Cincinnati again showed the AAC can compete with the “big boys” of the Power Five by ranking highest in passing yards allowed per game (192.3) of any final Top 10 contender. Only one Top 10 team ranked higher than UC in rushing YDS/G allowed, and that was the Ohio State University, who competed in the national championship.
The pandemic struck 2020 football season blatantly exposed the College Football Playoff Committee’s bias of Power Five schools, to a point overseen by some previously. In the 2020 playoff rankings, four teams with two or more losses held positions in the Top 10, all of whom belonged to a Power Five conference.
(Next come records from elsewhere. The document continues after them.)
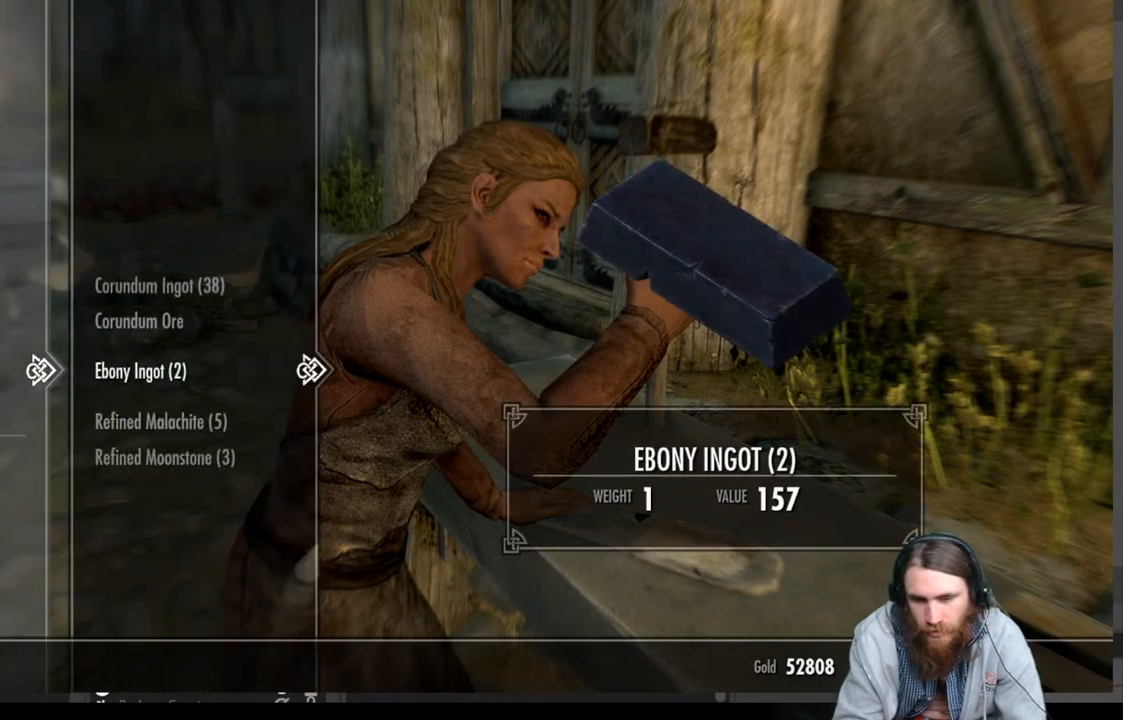
{"buttons": [], "left_stick": "center", "right_stick": "center", "events": [[233, "DPAD_DOWN", "down"], [383, "DPAD_DOWN", "up"]]}
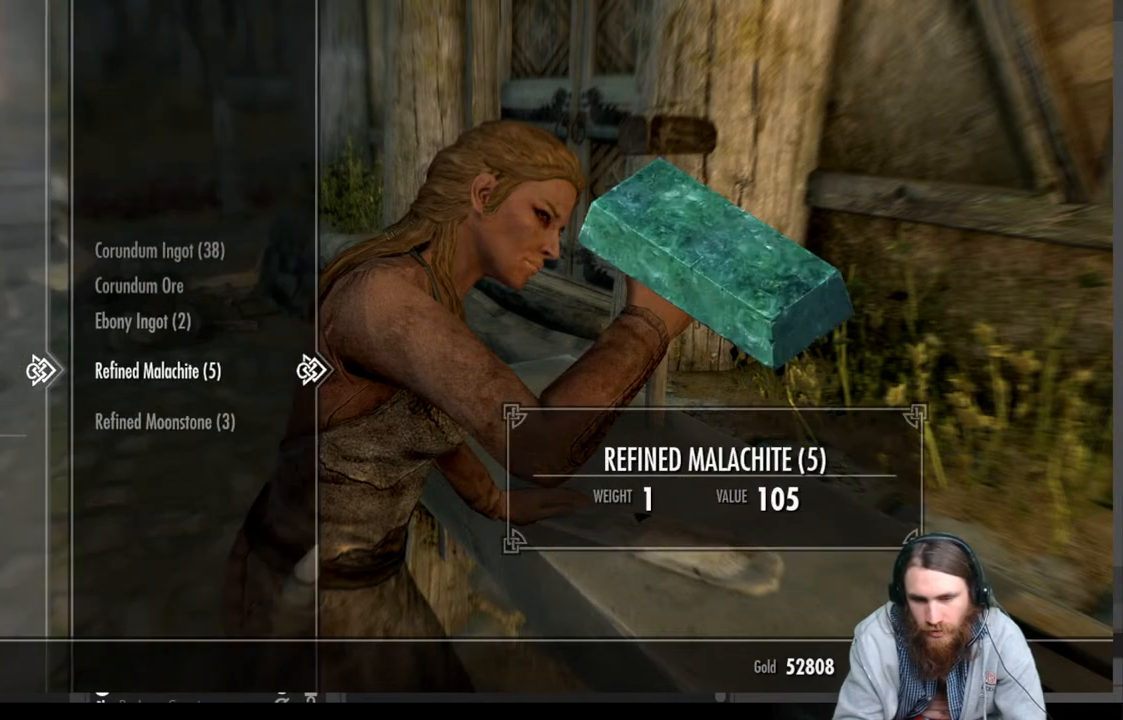
{"buttons": [], "left_stick": "center", "right_stick": "center", "events": []}
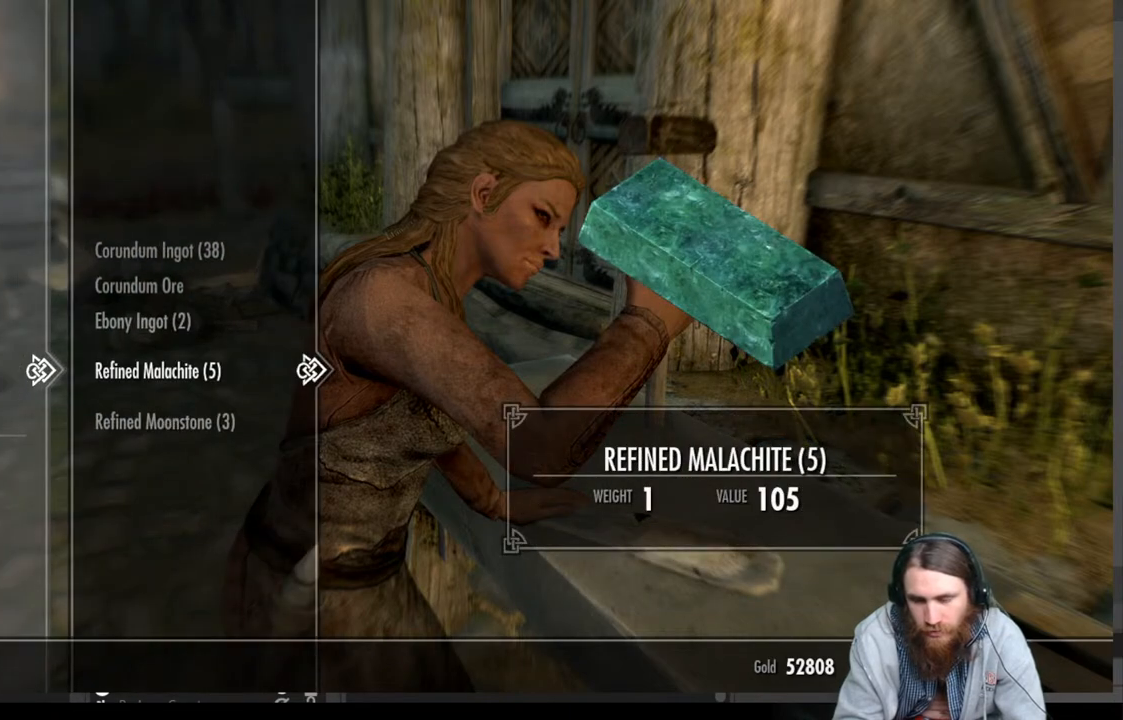
{"buttons": [], "left_stick": "center", "right_stick": "center", "events": []}
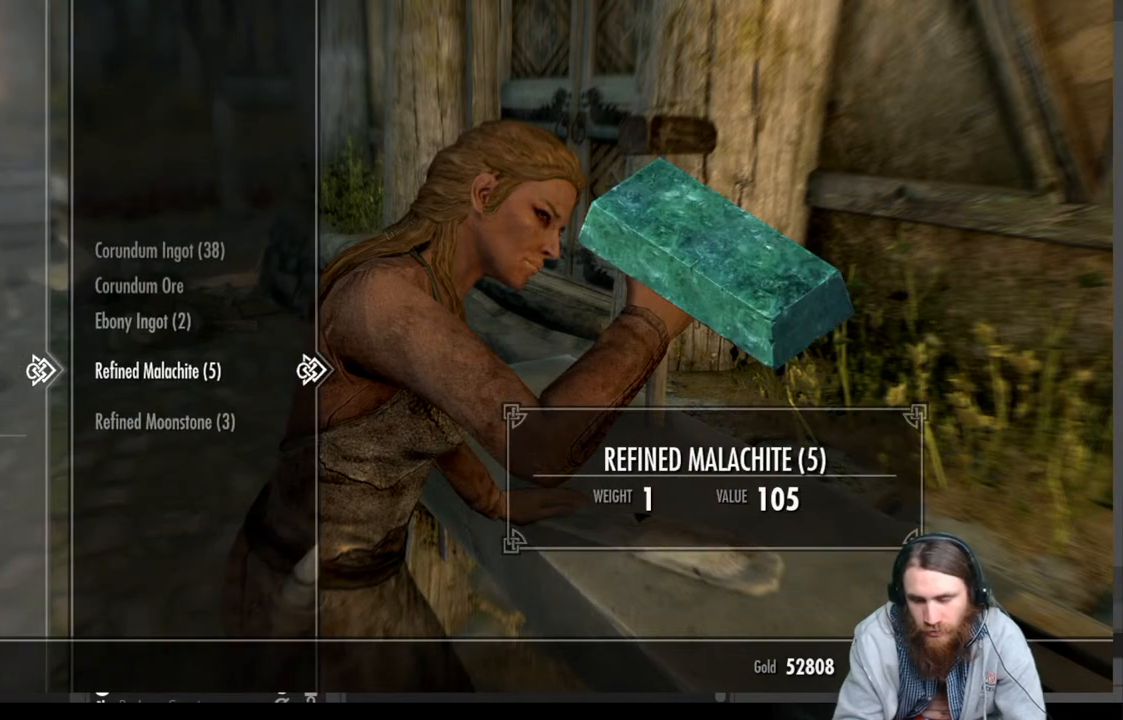
{"buttons": [], "left_stick": "center", "right_stick": "center", "events": [[233, "DPAD_RIGHT", "down"], [367, "DPAD_RIGHT", "up"]]}
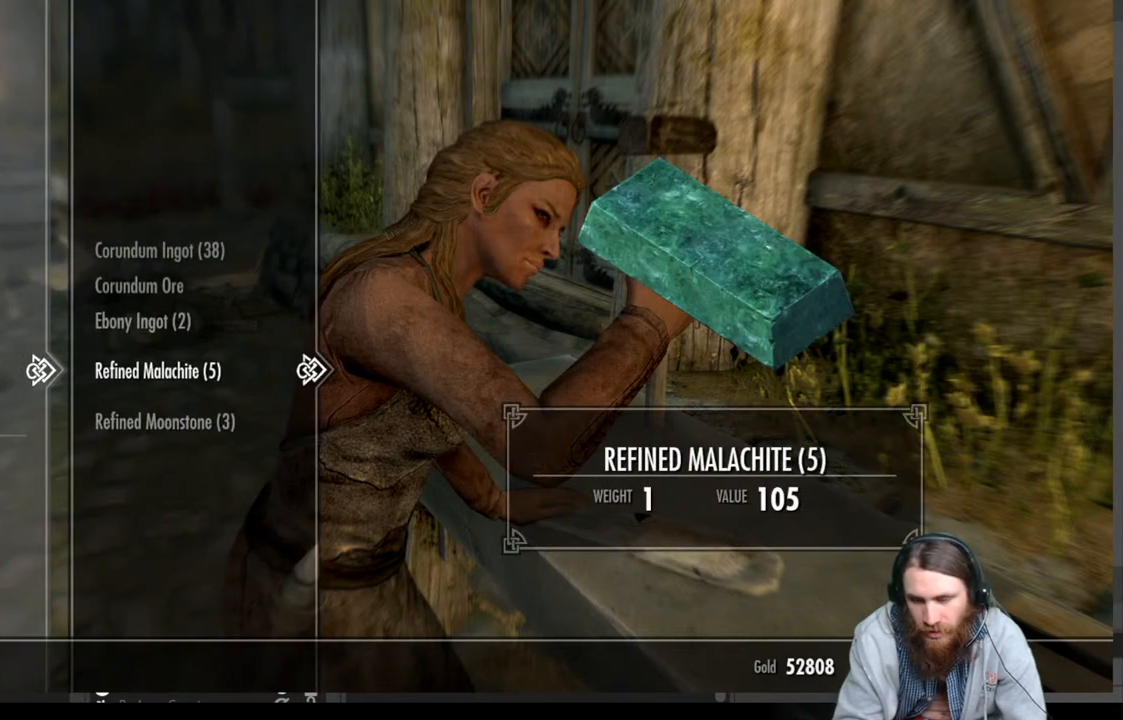
{"buttons": ["DPAD_DOWN"], "left_stick": "center", "right_stick": "center", "events": [[400, "DPAD_DOWN", "down"]]}
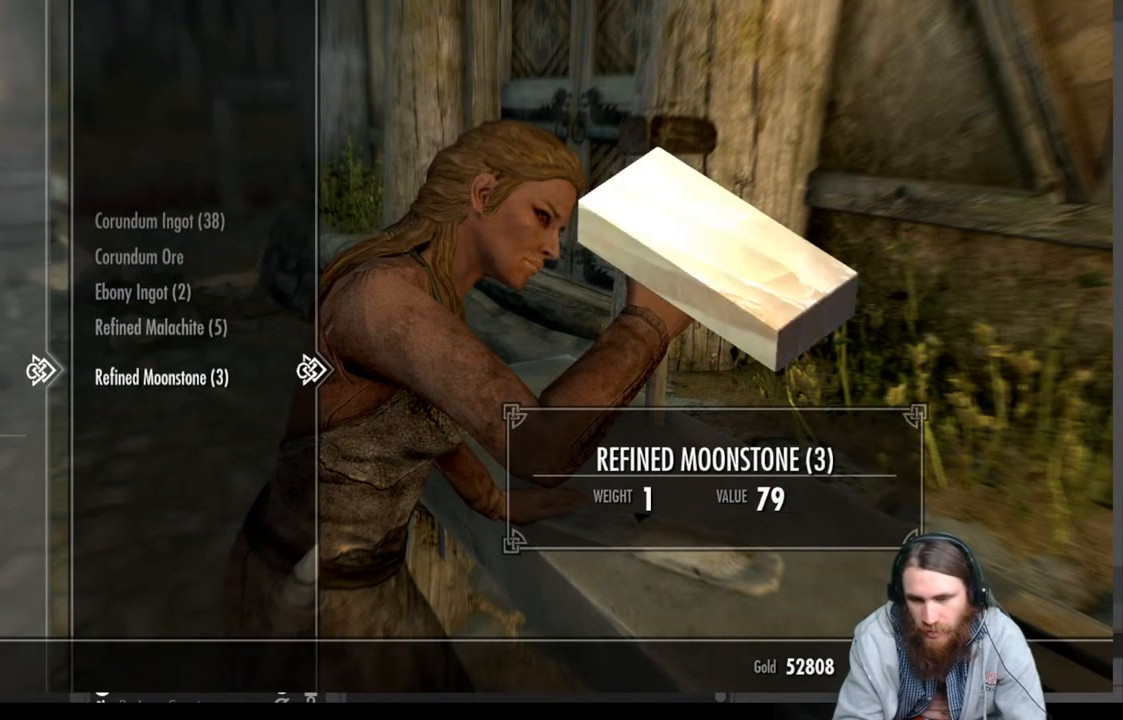
{"buttons": [], "left_stick": "center", "right_stick": "center", "events": [[50, "DPAD_DOWN", "up"]]}
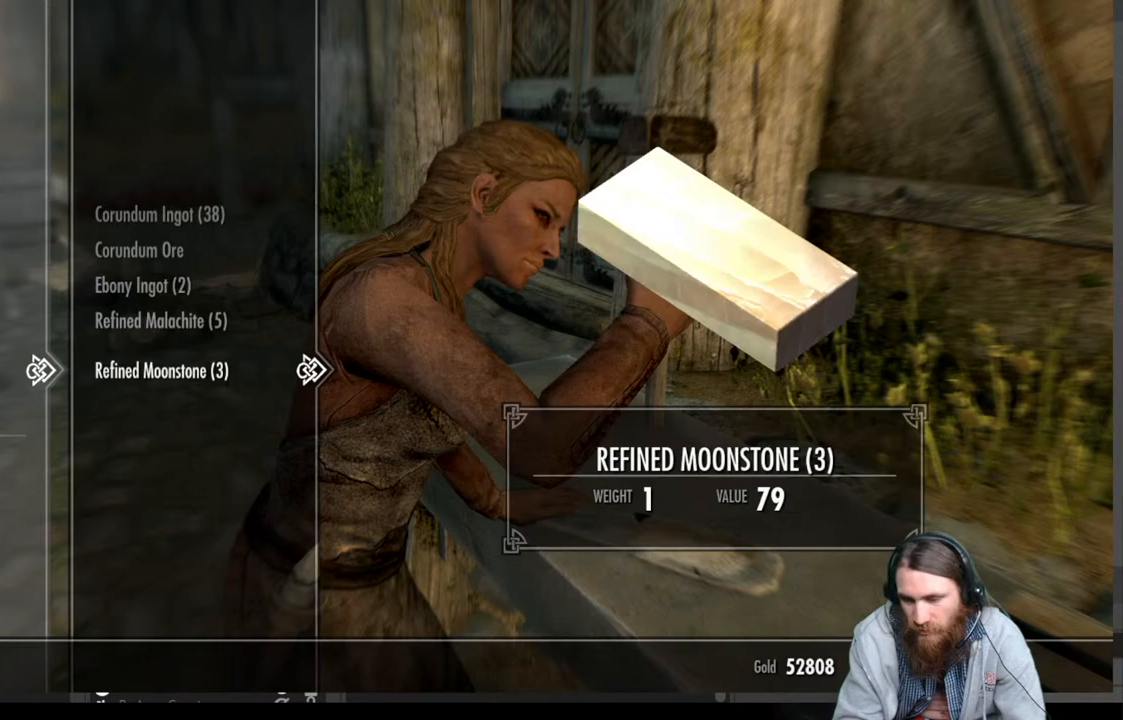
{"buttons": [], "left_stick": "center", "right_stick": "center", "events": []}
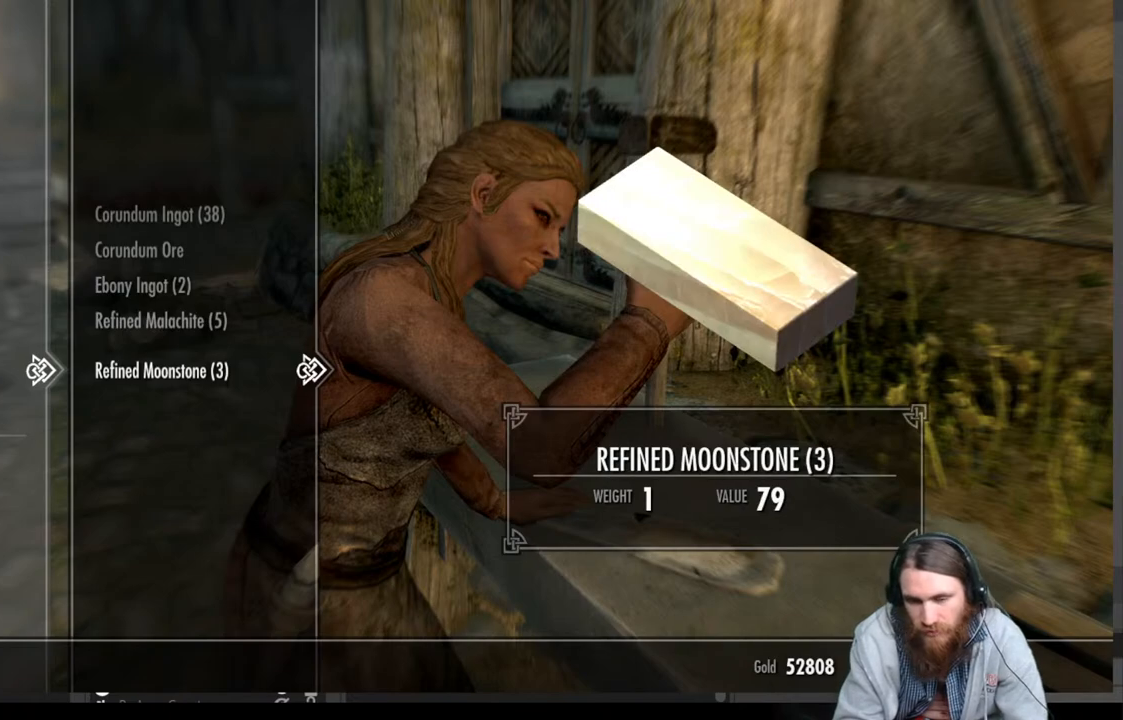
{"buttons": [], "left_stick": "center", "right_stick": "center", "events": []}
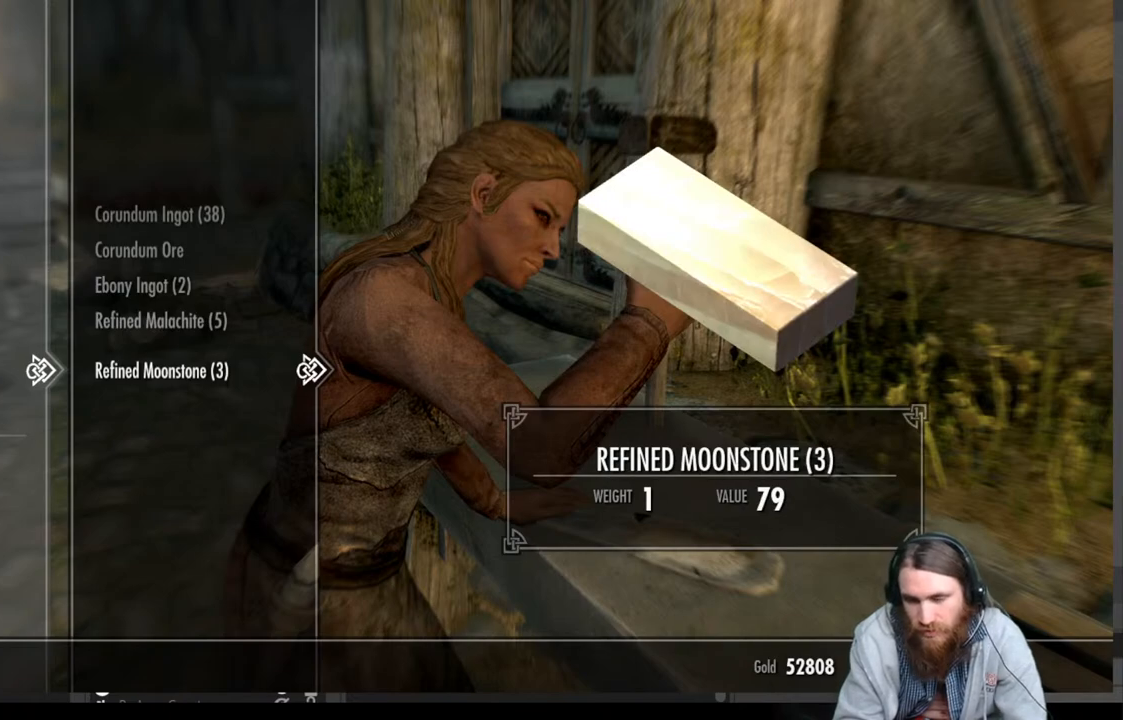
{"buttons": [], "left_stick": "center", "right_stick": "center", "events": []}
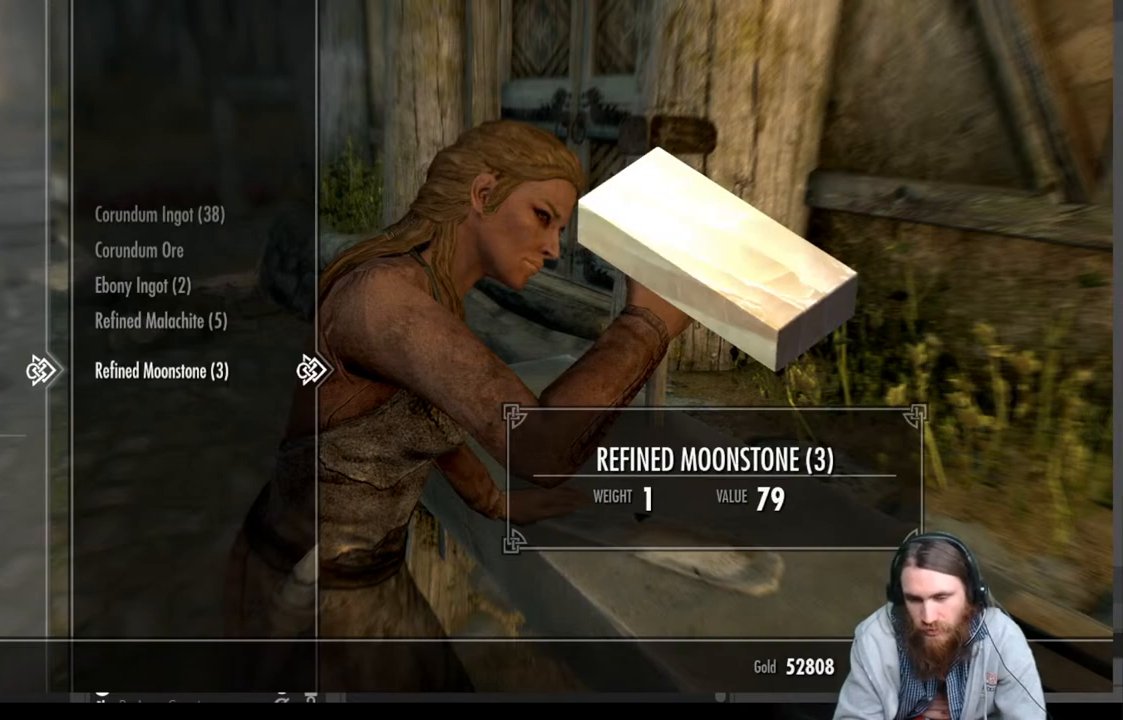
{"buttons": [], "left_stick": "center", "right_stick": "center", "events": []}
Not only were undefeated teams like Cincinnati (9-0) and Coastal Carolina (11-0) seen as undeserving of a playoff-contending spot, teams like OSU (5-0) had their conference rules changed to grant them playoff-contending access. There’s a point where, “why play?” is a valid question for a group of five schools, considering their worthiness is thrown aside for the expected success of historically good programs.
In the last eight seasons, the AAC champion has only been included in the final Top 10, 50% of the time. After back-to-back 11-win seasons, Fickell’s Bearcats were only ranked No. 20 in the preseason polls of 2020.
When the 2021 preseason rankings come out, Bearcat fans will see if the college football committee has had their overdue reality check.